Ya iban a darse por vencidos cuando, de pronto, encontraron exactamente lo que habían esperado descubrir: un pequeño túnel horadaba la falda de la montaña. El trío se asomó a la abertura con cautela y examinó el interior. El pasadizo estaba seco y tenía un suelo regular que permitía avanzar por él con facilidad.

—¡Oigo voces! —anunció Grundle con excitación—. ¡Es Haplo! —Prestó atención a lo que oía y, con los ojos como platos, añadió—: Y puedo entender lo que dicen. ¡He aprendido su lengua!

—Los entiendes porque hablan en humano —declaró Alake.

—Por lo menos, así nos enteraremos de qué se traen entre manos —intervino Devon, disimulando una sonrisa—. ¿No podríamos acercarnos un poco más?

—Sigamos el pasadizo —propuso Grundle—. Parece avanzar en la dirección correcta.

Los tres entraron en el túnel que, por un increíble azar, parecía llevarlos exactamente hacia donde ellos deseaban ir. Avanzaron por él apresuradamente, y la voz de Haplo se hizo más potente y más nítida a cada instante, igual que las voces de las serpientes dragón. Las paredes del pasadizo despedían un delicioso resplandor fosforescente que iluminaba sus pasos.
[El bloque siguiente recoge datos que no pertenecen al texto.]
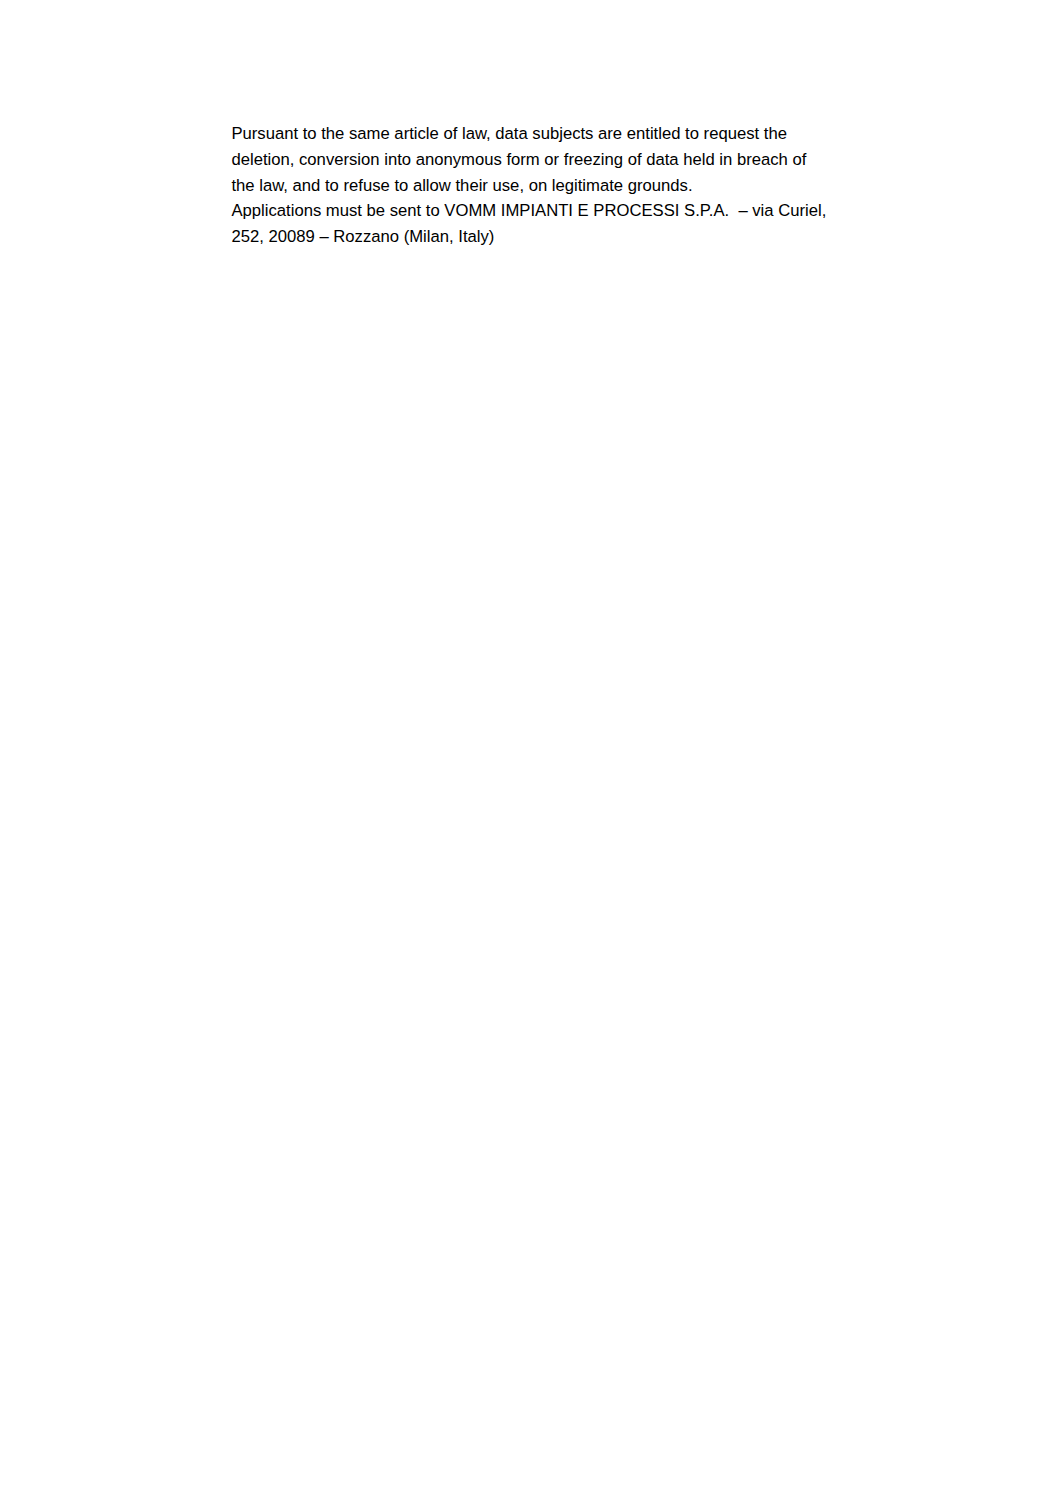Pursuant to the same article of law, data subjects are entitled to request the deletion, conversion into anonymous form or freezing of data held in breach of the law, and to refuse to allow their use, on legitimate grounds.
Applications must be sent to VOMM IMPIANTI E PROCESSI S.P.A. – via Curiel, 252, 20089 – Rozzano (Milan, Italy)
—¿Sabéis? —dijo Alake, complacida—, casi parece construido
ex profeso
para nosotros.

—Entonces, eso significa la guerra —fue el comentario de la serpiente dragón.

—¿Acaso tenías alguna duda, Regio? —Haplo soltó una breve carcajada.

—Debo reconocer que sí. Los sartán son imprevisibles. Entre ellos hay algunos verdaderamente desinteresados que acogerían a los mensch con los brazos abiertos y los llevarían a sus propias casas, aunque ello significara quedarse sin un techo sobre sus propias cabezas.

—Samah no es de ésos —le aseguró Haplo.

—No, claro. Nunca he supuesto que lo fuese.

La serpiente dragón pareció sonreír, aunque el patryn no logró entender cómo era posible que el rostro del reptil cambiara de expresión.

—¿Y cuándo atacarán los mensch? —prosiguió la enorme criatura.

—De eso he venido a hablar contigo. Quería sugerirte una cosa. Sé que no se ajusta al plan que habíamos trazado, pero creo que esto resultará mejor. Lo único que tenemos que hacer para derrotar a los sartán es anegar su ciudad con agua del mar.